Trump's visit to the CIA, where he continued to brag about his election victory rather than address the audience, was another cause for concern.
There has been no spike in officers leaving the agency since the Inauguration. Gossip suggesting the contrary is wrong
- CIA spokesman Ryan Trapani
"Whether delusional or deceitful, these were not the remarks many of my colleagues and I wanted to hear from our new commander in chief," said Price.
"I couldn't help but reflect on the stark contrast between the bombast of the new president and the quiet dedication of a mentor - a courageous, steadfast professional - who is memorialised on that wall. I know others at CIA felt similarly."
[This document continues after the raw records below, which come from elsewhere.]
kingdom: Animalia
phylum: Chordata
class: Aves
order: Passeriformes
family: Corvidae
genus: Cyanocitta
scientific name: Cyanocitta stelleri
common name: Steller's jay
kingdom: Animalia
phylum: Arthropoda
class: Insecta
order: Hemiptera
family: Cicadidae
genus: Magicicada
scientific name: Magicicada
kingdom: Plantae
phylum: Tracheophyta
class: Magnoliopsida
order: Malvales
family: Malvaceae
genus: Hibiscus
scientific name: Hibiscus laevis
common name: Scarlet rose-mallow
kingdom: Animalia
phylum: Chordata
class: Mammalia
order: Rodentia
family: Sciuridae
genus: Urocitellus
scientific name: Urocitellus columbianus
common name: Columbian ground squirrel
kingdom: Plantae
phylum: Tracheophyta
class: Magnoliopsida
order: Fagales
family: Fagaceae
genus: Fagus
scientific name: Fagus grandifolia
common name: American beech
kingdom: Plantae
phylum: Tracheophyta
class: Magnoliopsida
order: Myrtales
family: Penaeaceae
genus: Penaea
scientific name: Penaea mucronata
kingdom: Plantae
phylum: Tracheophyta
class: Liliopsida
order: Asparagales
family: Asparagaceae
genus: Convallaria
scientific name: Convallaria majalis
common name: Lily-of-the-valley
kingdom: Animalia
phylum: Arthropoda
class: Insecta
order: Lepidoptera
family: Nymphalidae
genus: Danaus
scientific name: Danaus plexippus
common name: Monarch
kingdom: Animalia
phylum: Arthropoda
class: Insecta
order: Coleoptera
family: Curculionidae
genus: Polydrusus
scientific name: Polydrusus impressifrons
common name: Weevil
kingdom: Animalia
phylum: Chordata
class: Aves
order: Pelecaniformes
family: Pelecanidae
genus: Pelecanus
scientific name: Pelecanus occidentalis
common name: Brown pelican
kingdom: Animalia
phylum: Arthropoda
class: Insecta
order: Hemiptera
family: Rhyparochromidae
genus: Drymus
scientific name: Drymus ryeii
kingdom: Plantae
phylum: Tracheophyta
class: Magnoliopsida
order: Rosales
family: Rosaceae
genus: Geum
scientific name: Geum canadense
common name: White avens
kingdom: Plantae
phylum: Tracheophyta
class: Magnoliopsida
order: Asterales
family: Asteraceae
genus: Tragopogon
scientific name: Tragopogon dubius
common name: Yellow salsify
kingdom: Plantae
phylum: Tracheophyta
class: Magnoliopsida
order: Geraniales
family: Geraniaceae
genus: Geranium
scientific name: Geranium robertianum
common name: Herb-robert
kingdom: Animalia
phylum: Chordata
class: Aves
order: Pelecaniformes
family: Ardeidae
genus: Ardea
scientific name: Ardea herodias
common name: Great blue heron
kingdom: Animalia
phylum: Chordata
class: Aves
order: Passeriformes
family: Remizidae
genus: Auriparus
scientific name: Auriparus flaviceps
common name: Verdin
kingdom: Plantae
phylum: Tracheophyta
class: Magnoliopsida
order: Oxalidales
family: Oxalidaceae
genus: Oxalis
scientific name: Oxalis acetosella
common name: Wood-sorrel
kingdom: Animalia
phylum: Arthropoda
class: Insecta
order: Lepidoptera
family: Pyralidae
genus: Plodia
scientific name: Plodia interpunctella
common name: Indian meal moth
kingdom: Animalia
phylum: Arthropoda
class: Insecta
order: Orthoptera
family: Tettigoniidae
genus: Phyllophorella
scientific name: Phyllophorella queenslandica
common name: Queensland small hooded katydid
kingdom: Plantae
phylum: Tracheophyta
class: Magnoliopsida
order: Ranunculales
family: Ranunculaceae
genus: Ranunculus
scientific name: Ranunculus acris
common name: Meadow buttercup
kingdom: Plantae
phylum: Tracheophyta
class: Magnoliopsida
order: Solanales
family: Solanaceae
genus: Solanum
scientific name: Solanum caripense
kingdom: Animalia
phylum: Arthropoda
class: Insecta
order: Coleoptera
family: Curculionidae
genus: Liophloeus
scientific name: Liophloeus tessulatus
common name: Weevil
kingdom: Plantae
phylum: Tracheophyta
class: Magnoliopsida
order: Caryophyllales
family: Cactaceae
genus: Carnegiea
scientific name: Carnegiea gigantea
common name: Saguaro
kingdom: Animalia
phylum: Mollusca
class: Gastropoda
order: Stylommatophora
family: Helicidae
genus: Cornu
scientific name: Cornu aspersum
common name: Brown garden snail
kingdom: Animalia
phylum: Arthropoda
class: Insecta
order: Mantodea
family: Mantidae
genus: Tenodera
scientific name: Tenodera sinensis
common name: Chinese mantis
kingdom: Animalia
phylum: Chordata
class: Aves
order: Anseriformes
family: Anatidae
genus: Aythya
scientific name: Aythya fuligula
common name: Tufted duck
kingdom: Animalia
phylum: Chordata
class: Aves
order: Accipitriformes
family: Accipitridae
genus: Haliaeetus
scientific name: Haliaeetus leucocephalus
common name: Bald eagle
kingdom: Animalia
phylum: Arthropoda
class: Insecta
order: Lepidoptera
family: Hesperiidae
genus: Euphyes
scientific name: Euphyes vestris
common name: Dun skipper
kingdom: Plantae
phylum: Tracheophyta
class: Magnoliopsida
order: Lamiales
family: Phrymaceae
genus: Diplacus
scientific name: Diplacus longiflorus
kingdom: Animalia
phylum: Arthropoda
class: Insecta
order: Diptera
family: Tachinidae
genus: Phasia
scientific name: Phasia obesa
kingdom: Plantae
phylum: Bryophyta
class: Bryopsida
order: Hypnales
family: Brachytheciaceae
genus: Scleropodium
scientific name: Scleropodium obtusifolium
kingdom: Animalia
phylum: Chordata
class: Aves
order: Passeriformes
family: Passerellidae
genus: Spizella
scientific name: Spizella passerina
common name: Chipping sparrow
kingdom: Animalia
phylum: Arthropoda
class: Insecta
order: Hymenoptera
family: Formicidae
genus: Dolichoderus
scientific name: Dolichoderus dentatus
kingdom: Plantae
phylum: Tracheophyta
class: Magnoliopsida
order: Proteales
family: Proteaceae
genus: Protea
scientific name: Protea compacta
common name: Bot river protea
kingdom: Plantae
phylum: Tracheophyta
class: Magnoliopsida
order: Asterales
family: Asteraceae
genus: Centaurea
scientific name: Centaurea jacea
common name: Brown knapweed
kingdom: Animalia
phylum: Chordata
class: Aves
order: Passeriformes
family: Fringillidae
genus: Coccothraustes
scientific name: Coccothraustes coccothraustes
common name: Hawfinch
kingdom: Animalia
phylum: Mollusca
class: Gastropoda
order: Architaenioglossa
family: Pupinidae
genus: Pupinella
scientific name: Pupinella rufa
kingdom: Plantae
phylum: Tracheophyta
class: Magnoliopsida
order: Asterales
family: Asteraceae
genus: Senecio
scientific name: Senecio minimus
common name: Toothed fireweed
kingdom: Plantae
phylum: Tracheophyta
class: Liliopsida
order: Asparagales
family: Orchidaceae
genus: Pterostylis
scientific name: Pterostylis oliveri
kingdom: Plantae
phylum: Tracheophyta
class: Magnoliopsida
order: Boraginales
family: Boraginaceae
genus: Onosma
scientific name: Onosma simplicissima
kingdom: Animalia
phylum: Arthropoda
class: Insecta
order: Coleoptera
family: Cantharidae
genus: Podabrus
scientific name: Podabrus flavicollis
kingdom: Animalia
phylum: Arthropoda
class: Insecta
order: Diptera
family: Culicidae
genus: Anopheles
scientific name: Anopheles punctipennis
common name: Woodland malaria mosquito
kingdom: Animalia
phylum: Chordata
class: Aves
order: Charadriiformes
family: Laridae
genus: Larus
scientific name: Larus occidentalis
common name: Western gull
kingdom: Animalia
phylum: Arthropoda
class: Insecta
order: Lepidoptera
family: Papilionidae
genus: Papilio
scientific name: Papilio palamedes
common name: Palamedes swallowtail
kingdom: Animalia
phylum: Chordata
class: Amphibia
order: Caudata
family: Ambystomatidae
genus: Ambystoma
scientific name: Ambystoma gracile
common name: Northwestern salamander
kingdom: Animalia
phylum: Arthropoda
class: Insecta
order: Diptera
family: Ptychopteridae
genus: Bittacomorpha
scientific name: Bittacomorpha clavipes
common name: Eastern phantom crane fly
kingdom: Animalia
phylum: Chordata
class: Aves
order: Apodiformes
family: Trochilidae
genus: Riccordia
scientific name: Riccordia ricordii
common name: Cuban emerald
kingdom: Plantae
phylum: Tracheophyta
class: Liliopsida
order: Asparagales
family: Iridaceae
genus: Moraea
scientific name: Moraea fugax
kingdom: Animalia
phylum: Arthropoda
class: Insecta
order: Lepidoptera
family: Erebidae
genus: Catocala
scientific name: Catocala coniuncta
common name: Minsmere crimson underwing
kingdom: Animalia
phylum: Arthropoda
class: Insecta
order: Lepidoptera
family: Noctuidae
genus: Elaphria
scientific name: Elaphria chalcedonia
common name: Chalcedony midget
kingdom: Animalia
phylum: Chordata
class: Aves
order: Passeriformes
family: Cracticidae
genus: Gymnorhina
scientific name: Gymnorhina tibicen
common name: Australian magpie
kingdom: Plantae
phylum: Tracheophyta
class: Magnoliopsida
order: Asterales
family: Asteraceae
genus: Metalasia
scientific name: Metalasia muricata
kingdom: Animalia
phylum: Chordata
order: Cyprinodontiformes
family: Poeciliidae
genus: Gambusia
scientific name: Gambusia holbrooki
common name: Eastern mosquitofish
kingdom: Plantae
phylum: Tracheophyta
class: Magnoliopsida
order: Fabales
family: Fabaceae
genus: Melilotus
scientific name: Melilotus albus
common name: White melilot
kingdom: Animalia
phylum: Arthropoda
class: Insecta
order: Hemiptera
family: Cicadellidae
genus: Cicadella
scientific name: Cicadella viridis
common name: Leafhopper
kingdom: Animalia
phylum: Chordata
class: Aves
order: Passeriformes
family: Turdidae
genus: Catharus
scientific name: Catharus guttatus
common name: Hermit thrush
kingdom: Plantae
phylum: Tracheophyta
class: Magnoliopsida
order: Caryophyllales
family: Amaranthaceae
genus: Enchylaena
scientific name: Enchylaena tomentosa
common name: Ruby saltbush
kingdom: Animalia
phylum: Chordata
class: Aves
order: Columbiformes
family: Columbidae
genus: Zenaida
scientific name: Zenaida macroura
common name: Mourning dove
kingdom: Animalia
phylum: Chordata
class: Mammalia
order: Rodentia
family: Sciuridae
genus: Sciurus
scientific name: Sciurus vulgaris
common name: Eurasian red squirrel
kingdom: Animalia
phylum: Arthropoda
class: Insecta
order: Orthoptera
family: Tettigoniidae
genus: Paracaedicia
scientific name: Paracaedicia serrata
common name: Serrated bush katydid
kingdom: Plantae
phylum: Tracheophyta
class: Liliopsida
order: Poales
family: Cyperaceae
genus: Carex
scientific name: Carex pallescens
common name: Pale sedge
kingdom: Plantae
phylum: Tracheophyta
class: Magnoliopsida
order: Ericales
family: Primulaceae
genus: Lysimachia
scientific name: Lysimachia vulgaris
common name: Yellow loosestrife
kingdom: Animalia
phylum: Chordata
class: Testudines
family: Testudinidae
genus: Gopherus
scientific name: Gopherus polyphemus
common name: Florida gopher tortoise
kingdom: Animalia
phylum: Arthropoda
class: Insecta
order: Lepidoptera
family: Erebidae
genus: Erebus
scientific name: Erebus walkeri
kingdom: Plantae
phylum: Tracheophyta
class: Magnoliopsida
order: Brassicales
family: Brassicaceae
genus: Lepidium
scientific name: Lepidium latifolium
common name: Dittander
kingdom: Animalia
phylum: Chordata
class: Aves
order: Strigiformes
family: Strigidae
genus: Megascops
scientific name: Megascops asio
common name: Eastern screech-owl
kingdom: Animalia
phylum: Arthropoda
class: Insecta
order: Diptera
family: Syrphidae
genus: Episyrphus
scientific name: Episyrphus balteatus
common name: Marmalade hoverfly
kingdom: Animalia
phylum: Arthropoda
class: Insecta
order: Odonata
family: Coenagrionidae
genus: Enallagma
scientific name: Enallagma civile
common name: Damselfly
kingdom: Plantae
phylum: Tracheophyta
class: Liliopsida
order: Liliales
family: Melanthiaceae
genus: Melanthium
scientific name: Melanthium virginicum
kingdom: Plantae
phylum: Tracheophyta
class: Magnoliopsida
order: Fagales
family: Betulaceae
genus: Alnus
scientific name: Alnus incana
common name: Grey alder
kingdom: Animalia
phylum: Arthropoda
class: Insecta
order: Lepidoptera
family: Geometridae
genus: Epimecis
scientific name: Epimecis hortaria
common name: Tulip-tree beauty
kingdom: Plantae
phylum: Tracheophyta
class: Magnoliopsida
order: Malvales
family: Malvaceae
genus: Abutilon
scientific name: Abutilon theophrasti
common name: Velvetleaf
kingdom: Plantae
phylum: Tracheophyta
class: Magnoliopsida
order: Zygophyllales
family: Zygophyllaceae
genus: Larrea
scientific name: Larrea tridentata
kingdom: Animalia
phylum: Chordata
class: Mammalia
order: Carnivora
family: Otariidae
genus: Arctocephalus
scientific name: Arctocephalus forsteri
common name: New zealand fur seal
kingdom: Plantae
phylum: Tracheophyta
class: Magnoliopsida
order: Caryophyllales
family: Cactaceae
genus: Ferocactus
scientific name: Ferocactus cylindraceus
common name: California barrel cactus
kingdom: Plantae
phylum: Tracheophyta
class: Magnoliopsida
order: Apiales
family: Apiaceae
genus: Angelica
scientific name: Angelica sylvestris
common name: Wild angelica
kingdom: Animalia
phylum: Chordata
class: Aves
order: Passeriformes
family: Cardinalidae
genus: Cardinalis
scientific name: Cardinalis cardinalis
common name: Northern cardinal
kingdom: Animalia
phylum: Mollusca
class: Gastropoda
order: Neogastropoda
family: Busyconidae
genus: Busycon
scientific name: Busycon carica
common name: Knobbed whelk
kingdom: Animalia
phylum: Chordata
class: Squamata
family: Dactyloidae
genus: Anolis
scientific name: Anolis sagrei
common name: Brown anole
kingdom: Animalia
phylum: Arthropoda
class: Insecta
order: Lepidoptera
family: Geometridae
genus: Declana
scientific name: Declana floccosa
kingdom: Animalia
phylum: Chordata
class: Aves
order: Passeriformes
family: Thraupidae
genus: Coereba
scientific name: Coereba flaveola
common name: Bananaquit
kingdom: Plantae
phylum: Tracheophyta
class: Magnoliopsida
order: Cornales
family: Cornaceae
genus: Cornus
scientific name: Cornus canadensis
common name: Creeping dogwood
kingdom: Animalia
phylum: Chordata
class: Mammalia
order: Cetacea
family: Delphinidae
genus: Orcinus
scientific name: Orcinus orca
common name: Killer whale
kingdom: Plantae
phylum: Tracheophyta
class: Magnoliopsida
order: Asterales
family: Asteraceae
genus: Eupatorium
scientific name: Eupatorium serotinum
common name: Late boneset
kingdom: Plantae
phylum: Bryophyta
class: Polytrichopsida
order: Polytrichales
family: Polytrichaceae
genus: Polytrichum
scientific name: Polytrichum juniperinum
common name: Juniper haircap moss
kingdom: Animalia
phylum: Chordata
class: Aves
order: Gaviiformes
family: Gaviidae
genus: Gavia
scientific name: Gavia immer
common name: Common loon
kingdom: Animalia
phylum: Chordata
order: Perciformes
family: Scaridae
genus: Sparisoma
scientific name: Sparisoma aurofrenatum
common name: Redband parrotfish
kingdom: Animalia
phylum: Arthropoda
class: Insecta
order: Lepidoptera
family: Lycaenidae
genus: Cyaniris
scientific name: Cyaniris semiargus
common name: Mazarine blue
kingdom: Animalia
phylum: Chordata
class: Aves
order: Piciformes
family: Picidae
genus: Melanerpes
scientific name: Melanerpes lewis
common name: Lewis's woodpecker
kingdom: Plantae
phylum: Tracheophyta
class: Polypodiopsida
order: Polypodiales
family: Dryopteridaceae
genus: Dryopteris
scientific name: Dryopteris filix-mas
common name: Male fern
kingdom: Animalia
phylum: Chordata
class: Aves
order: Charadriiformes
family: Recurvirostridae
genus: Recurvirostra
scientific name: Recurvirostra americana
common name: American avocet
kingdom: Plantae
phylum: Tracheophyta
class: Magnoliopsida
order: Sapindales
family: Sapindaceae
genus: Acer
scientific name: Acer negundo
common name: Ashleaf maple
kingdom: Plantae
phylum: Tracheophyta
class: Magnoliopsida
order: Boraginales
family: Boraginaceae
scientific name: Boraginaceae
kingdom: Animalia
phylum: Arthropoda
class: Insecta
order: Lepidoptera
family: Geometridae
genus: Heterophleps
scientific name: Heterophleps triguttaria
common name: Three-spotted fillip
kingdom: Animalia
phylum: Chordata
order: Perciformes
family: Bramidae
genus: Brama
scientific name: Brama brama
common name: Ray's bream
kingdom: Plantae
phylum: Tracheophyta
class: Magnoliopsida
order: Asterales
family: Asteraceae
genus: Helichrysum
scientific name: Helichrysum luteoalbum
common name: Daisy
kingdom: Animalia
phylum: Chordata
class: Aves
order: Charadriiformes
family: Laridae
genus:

The final straw for Price was the directive reorganising the National Security Council (NSC), on which he served, earlier this year: "Missing from the NSC's principals committee were the CIA director and the director of national intelligence. Added to the roster: the president's chief strategist Stephen K Bannon, who cut his teeth as a media champion of white nationalism."
Leon Panetta, a former CIA director, warned specifically about the dangers of Trump's executive order to ban refugees and travellers from seven Muslim-majority countries in an affidavit lodged with the US Court of Appeal to Ninth Circuit, which upheld the stay on the executive order.
"The order will disrupt key counterterrorism, foreign policy, and national security partnerships that are critical to our obtaining the necessary information sharing and collaboration in intelligence, law enforcement, military, and diplomatic channels to address the threat posed by terrorist groups such as ISIL [IS]," the affidavit said.
"The international criticism of the order has been intense, and it has alienated US allies.
"It will strain our relationships with partner countries in Europe and the Middle East, on whom we rely for vital counterterrorism cooperation, undermining years of effort to bring them closer.
"By alienating these partners, we could lose access to the intelligence and resources necessary to fight the root causes of terror or disrupt attacks launched from abroad, before an attack occurs within our borders."
The affidavit also was signed by former secretaries of state Madeleine Albright, John Kerry, and Janet Napolitano, a former secretary of homeland security.